De acordo com Jost, a escolha por uma vida dupla transformou a poesia de Vinicius.
– Essa mudança veio a partir do contato com alguns intelectuais. Vinicius conhece o Manuel Bandeira, que o influencia com sua obra. Há também o fato de Vinicius ter uma vida dupla. Naquele período, ele frequentava a Lapa e o carnaval. Ele flertava com uma experiência urbana do Rio de Janeiro que tinha a ver com essa rotina do cotidiano.
Em uma tarde de 1951, a convite de Rubem Braga, Vinicius chegou, às pressas, ao bar Todo Azul, no Posto Seis, em Copacabana. Ali, o jornalista acompanhava duas belas mulheres. Uma delas, Lila Esquerdo Boscoli, era fã dos versos de Vinicius. À mesa, Braga foi enfático: “Esta é Lila Boscoli, este é Vinicius de Moraes. E seja o que Deus quiser”. Terceira mulher do poeta, Lila deu à luz Georgiana e Luciana.
Vinicius conheceu a atriz baiana Gesse Gessy, em 1969, no bar Pizzaiolo, na Rua Montenegro, em Ipanema. Acompanhada pela cantora Maria Bethânia, ela resistiu às primeiras investidas do poeta. Tímida, recusou-lhe, a princípio, o pedido de cantar. Em outro encontro, porém, revelou os dotes musicais: gravou uma música de Toquinho e entregou a fita a Vinicius. O poeta enlaçou mais uma mulher, 26 anos mais nova. Mudaram-se para a Bahia, em 1971, um ano após o nascimento da última filha, Maria, fruto do casamento anterior, com Cristina Gurjão. Naquela época, Gesse apresentou o candomblé ao poeta, que compôs Tarde em Itapuã, com o último grande parceiro, Antonio Pecci Filho, o Toquinho, 33 anos mais novo que Vinicius.
– Curtíamos a vida – afirma Toquinho. – Colocamos sempre a vida na frente da arte. Do nosso cotidiano prazeroso e livre, brotavam os temas das canções. Sempre atentos a tudo: amigos, mulheres e comidas.
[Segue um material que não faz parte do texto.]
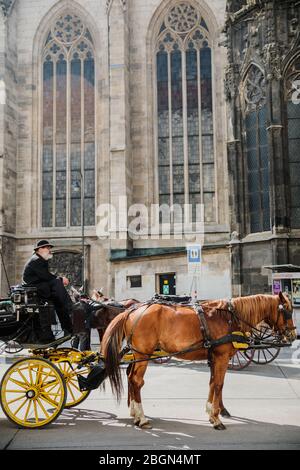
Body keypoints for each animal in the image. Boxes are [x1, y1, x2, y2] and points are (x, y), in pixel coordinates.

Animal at [101, 292, 298, 432]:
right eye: (287, 311)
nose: (293, 335)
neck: (229, 318)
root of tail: (132, 309)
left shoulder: (214, 357)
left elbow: (212, 383)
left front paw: (211, 412)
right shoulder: (221, 357)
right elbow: (218, 384)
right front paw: (217, 418)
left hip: (138, 354)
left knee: (130, 377)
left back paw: (135, 413)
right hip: (144, 354)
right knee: (136, 381)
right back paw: (141, 418)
Vivíamos empolgados com nosso trabalho, que se confundia quase sempre com o imenso prazer de curtir a vida.
No poema Receita de mulher, o poeta versa sobre o prazer pela beleza feminina: “As muito feias que me perdoem / mas beleza é fundamental”.
Certa vez, afirmou que se casou com nove enciclopédias inacabadas. E completou: “Quando terminava um casamento, eu levava apenas a escova de dente, no bolso”.
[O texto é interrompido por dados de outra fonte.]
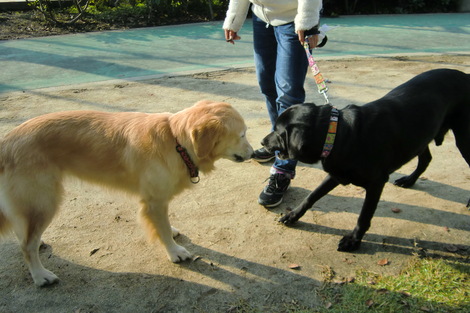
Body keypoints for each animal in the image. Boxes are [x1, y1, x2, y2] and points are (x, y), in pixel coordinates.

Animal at [0, 99, 253, 286]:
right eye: (242, 134)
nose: (254, 152)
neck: (176, 142)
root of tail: (7, 141)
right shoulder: (153, 202)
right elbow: (161, 229)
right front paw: (174, 251)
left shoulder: (159, 200)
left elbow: (164, 224)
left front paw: (171, 231)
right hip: (44, 201)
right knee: (26, 245)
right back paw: (40, 275)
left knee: (26, 234)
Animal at [260, 68, 470, 251]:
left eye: (278, 132)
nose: (262, 141)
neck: (339, 134)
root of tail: (465, 75)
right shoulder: (336, 173)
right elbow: (312, 195)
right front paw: (293, 215)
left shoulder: (376, 183)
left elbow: (363, 216)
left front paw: (353, 240)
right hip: (420, 137)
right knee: (426, 159)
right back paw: (409, 180)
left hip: (463, 138)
– Ele não era materialista, ele gostava das coisas boas da vida. Nunca se preocupou com dinheiro, sempre foi a família que se preocupou com isso. Antes de morrer, ele orientou o que queria que fosse feito com a obra dele – destaca Maria, homenageada com a canção Olha Maria.
Em 9 de julho de 1980, Vinicius morreu na banheira, em casa, na Gávea, vítima de edema pulmonar. Após varar a madrugada, com Toquinho, para finalizar o segundo disco da Arca de Noé – dedicado às crianças –, Vinicius deu o derradeiro suspiro com a mão apertada à de Toquinho. Em uma vida banhada por música, poesia, amores, intelectualidade, jornalismo e dramaturgia, a pluralidade de Vinicius justifica a autodefinição: “Se eu fosse um só, me chamaria Vinicio de Moral”.